Source data |
──────
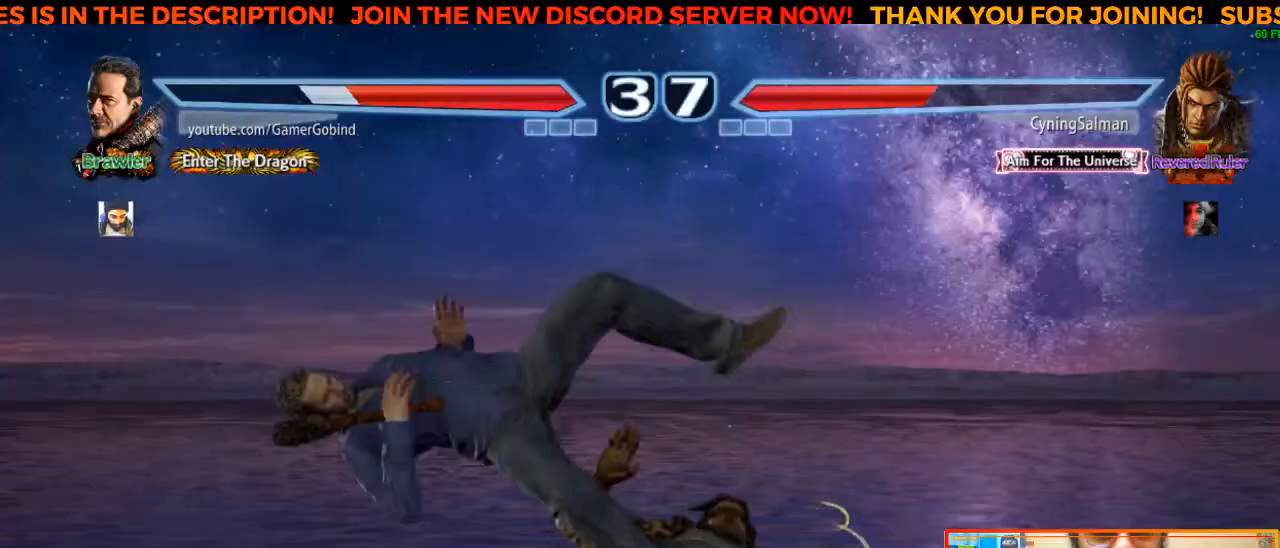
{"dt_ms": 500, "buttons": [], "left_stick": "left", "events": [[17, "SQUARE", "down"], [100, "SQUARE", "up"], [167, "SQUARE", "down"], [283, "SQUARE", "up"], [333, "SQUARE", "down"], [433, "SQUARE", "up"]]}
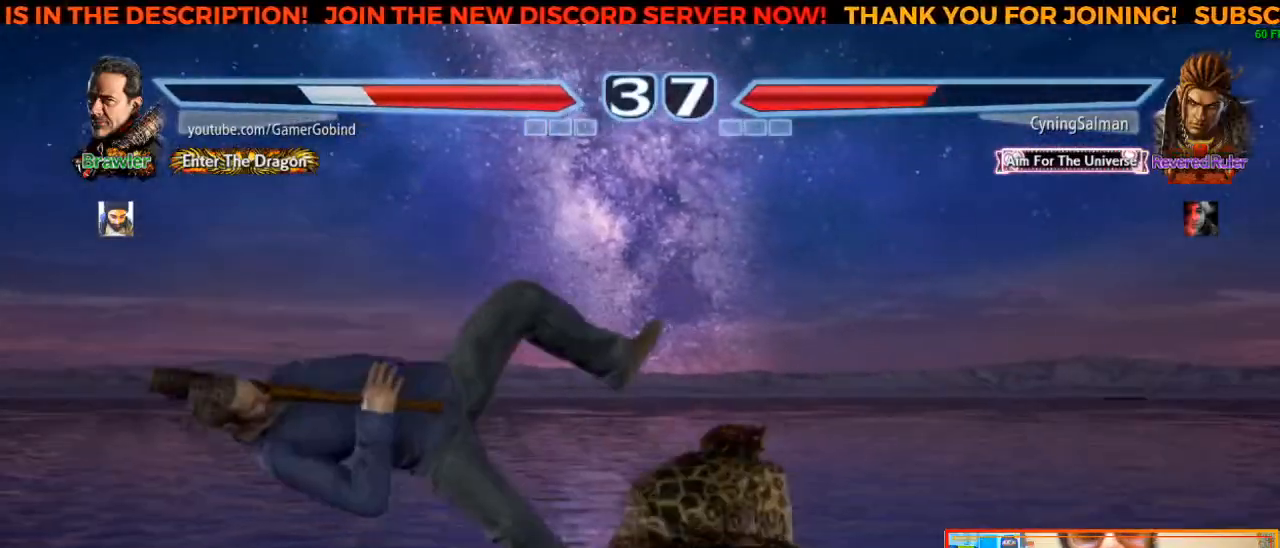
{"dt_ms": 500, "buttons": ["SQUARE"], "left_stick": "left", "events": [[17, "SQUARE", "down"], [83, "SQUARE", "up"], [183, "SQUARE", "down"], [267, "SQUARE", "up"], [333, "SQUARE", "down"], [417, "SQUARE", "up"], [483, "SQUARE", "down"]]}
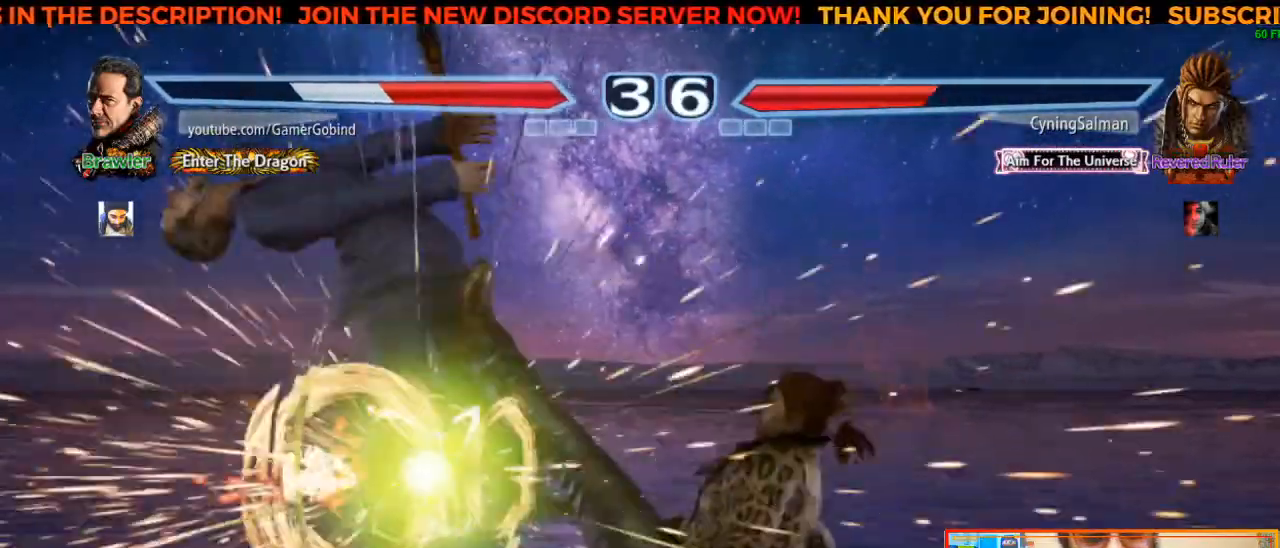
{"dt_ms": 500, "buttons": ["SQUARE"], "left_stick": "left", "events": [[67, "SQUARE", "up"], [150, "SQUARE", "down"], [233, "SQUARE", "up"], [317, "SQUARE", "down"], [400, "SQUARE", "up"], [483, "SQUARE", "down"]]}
──────
What the task requires |
Omit all images when repeating the data above exactly.

Solution to this task |
{"dt_ms": 500, "buttons": [], "left_stick": "left", "events": [[17, "SQUARE", "down"], [100, "SQUARE", "up"], [167, "SQUARE", "down"], [283, "SQUARE", "up"], [333, "SQUARE", "down"], [433, "SQUARE", "up"]]}
{"dt_ms": 500, "buttons": ["SQUARE"], "left_stick": "left", "events": [[17, "SQUARE", "down"], [83, "SQUARE", "up"], [183, "SQUARE", "down"], [267, "SQUARE", "up"], [333, "SQUARE", "down"], [417, "SQUARE", "up"], [483, "SQUARE", "down"]]}
{"dt_ms": 500, "buttons": ["SQUARE"], "left_stick": "left", "events": [[67, "SQUARE", "up"], [150, "SQUARE", "down"], [233, "SQUARE", "up"], [317, "SQUARE", "down"], [400, "SQUARE", "up"], [483, "SQUARE", "down"]]}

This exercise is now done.